::: Material provided

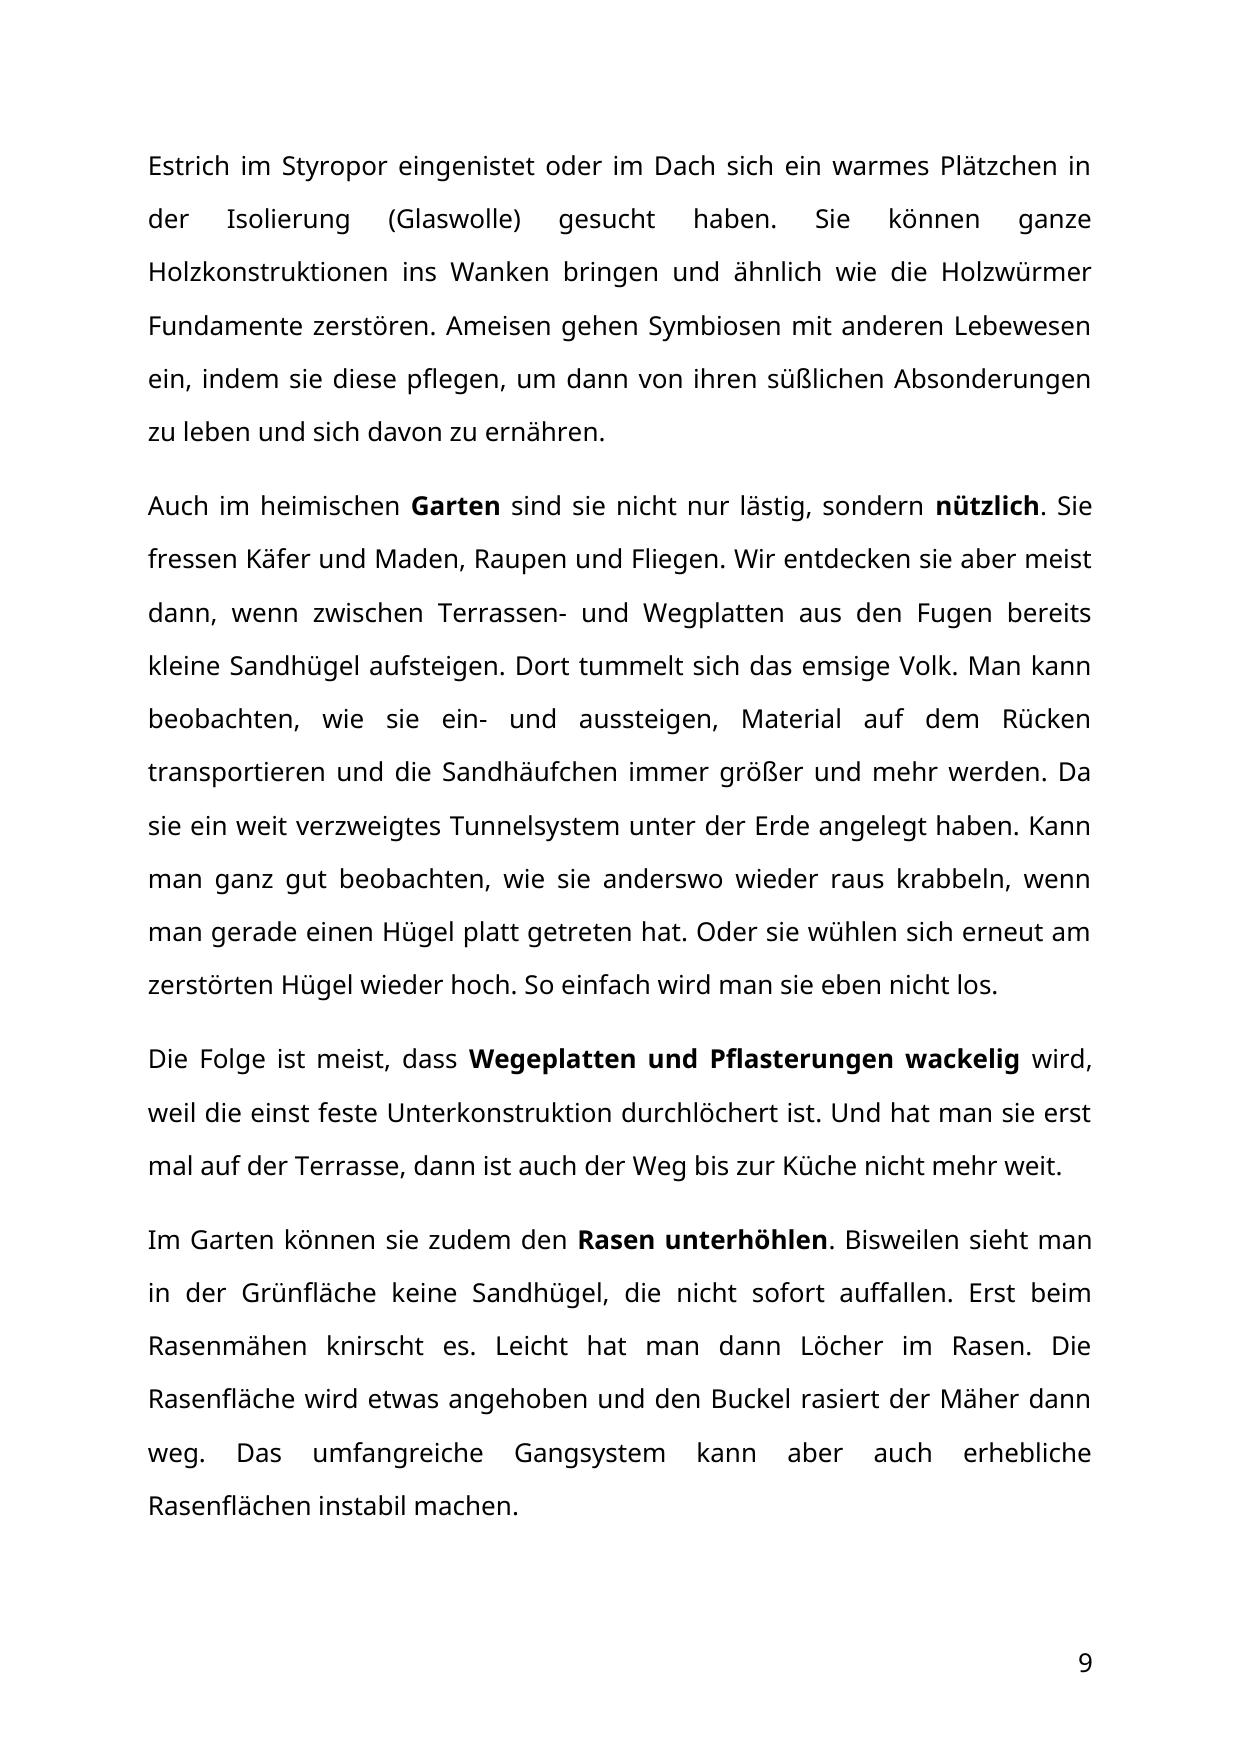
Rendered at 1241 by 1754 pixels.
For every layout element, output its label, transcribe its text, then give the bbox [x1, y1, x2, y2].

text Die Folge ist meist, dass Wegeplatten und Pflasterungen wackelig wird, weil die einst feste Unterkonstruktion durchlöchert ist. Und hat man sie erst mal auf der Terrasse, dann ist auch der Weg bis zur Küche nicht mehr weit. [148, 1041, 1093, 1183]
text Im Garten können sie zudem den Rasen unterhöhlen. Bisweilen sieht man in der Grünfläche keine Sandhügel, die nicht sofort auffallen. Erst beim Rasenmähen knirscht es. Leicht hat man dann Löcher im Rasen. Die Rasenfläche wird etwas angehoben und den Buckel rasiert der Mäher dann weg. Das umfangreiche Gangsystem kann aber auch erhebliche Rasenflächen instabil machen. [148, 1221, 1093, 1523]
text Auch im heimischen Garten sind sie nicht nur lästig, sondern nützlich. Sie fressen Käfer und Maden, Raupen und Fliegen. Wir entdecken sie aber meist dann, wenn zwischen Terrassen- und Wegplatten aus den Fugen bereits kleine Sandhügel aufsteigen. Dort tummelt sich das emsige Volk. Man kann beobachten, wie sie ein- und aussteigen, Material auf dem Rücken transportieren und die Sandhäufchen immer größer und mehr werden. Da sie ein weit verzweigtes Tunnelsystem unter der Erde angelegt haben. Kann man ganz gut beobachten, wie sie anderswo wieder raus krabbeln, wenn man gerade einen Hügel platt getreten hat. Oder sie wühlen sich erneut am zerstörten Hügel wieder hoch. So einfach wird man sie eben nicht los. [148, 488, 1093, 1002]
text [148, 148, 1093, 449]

::::::
::: Material provided

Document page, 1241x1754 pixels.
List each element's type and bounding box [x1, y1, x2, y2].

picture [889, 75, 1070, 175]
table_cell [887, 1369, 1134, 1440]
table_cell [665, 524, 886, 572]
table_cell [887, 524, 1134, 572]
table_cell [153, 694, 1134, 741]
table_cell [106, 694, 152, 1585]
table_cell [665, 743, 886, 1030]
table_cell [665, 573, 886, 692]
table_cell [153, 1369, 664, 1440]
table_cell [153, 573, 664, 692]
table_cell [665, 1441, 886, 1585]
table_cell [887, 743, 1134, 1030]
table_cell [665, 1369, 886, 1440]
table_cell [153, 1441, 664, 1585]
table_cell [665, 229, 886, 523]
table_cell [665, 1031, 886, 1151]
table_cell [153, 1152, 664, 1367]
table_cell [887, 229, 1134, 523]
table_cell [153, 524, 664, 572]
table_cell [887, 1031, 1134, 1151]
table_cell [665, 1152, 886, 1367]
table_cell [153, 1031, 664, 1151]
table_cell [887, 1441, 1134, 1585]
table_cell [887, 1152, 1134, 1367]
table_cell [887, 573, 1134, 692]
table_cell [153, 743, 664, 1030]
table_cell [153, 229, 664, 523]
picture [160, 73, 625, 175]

::::::
::: Material provided

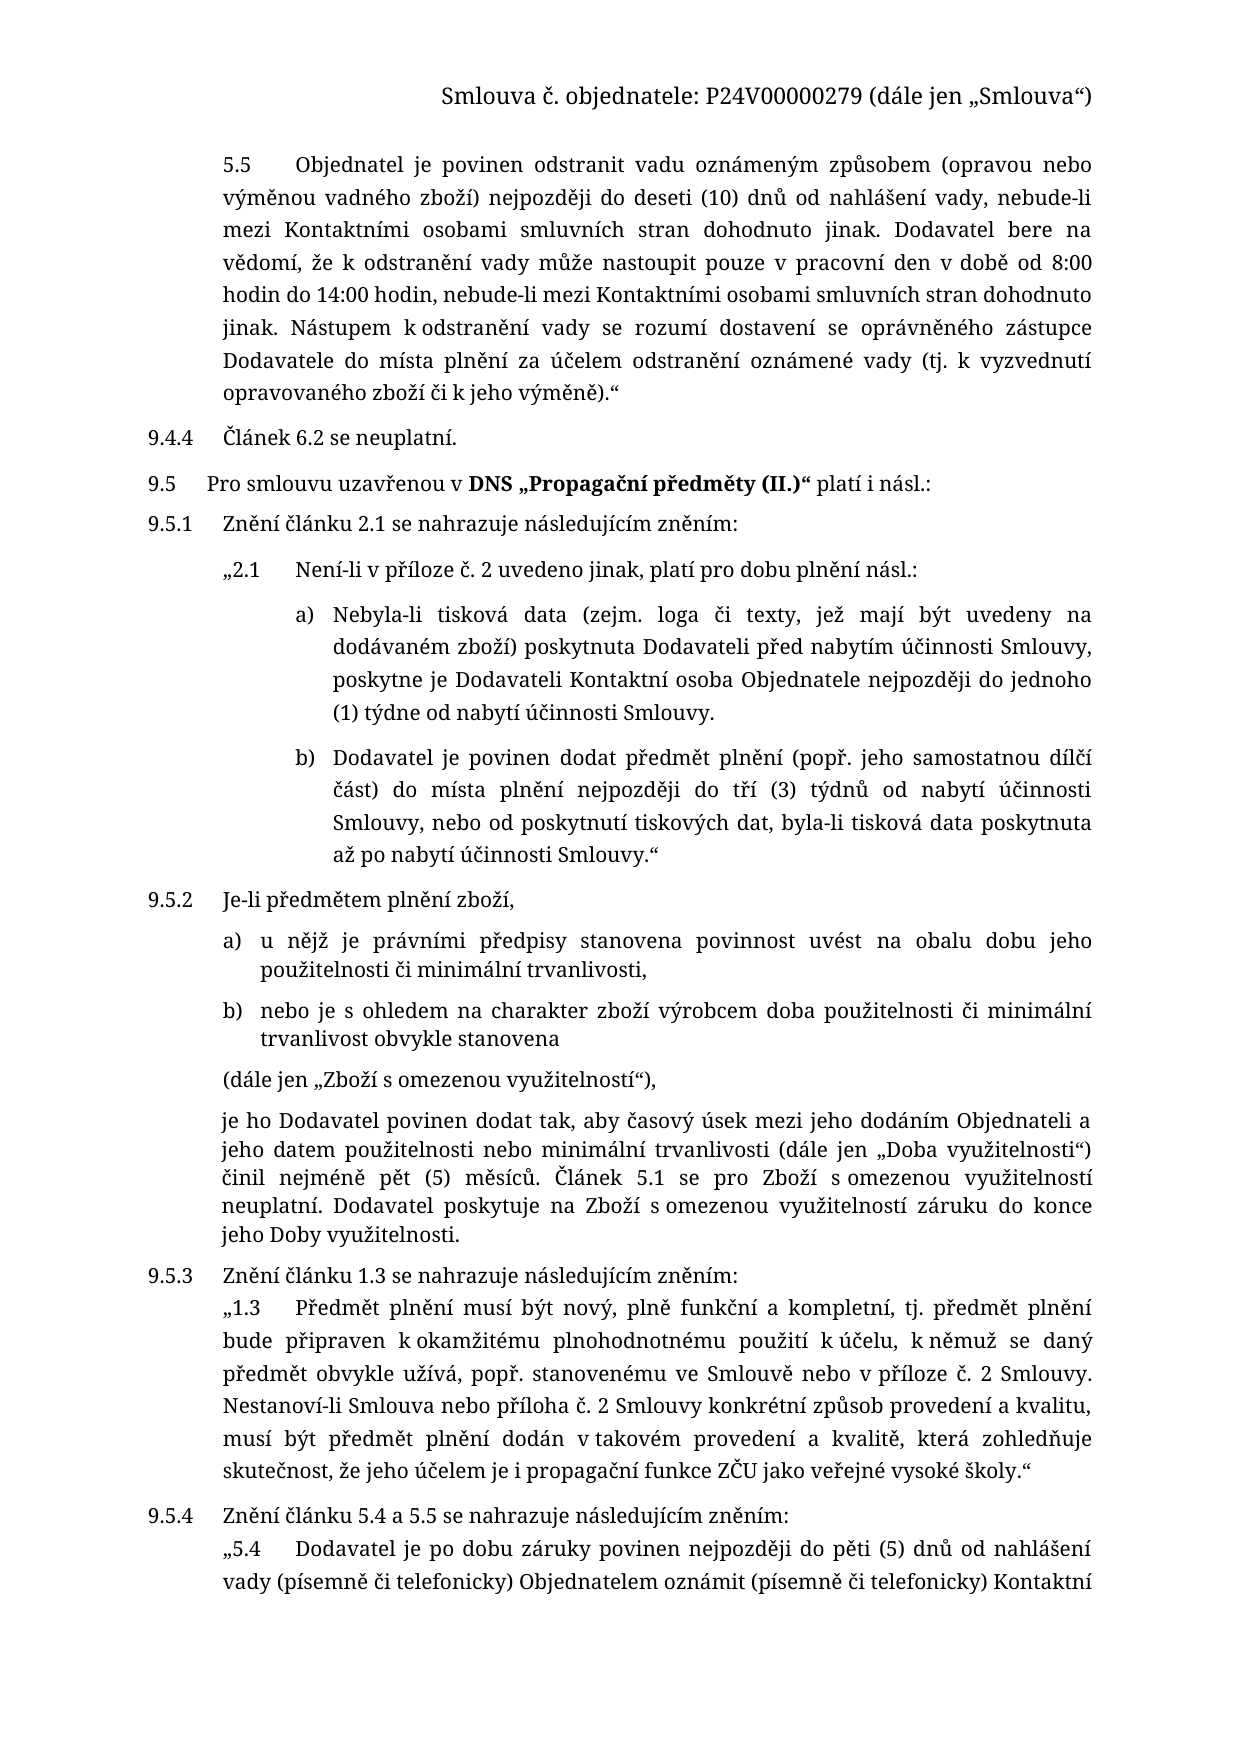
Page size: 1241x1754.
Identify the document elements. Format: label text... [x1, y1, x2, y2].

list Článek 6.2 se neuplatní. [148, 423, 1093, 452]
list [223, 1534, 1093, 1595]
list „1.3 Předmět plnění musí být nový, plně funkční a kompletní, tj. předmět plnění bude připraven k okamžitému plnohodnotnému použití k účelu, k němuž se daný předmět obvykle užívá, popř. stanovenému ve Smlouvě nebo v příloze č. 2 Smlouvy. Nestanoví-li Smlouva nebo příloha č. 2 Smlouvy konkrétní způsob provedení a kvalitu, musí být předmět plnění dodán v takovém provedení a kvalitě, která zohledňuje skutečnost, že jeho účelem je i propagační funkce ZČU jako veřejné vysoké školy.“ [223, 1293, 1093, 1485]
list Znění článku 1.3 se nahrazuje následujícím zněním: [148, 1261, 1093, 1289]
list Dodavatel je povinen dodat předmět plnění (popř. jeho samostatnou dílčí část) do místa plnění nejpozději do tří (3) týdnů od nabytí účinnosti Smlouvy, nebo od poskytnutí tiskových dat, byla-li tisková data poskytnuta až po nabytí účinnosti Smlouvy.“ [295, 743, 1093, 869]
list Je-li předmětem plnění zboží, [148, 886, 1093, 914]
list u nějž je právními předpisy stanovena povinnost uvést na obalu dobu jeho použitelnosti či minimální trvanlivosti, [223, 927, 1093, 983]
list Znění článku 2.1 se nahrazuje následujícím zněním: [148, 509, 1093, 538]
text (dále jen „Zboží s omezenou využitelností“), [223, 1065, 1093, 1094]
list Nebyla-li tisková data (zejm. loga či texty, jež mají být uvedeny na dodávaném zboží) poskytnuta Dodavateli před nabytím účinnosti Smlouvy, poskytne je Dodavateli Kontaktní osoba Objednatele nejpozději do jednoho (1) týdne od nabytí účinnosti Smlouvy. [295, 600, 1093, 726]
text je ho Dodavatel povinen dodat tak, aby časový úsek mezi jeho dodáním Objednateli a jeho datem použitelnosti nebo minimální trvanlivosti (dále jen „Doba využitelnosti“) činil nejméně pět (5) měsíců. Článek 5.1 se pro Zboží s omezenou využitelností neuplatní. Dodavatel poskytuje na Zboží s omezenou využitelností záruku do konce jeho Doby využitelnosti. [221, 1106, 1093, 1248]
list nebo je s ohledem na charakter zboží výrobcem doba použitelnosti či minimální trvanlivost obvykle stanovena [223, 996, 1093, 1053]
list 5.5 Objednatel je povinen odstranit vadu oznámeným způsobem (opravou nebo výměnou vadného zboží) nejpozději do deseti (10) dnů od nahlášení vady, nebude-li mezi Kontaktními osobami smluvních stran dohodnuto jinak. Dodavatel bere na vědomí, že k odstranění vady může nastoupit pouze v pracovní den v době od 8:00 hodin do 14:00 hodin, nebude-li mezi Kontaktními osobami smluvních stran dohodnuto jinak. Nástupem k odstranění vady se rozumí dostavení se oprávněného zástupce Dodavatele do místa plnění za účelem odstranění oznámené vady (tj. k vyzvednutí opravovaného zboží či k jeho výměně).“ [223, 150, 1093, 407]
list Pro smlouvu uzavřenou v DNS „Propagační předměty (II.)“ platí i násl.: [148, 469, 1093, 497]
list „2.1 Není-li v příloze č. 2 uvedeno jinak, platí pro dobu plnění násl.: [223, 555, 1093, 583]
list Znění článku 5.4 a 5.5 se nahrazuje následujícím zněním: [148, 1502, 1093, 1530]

::::::

▶ _Your objective_: Reprint exactly the lines above that start at the one with "table_cell [665, 573, 886, 692]" and end at the one with "table_cell [665, 1031, 886, 1151]", keeping both and adding none.

▶ _Answer box_:
table_cell [665, 573, 886, 692]
table_cell [153, 1369, 664, 1440]
table_cell [153, 573, 664, 692]
table_cell [665, 1441, 886, 1585]
table_cell [887, 743, 1134, 1030]
table_cell [665, 1369, 886, 1440]
table_cell [153, 1441, 664, 1585]
table_cell [665, 229, 886, 523]
table_cell [665, 1031, 886, 1151]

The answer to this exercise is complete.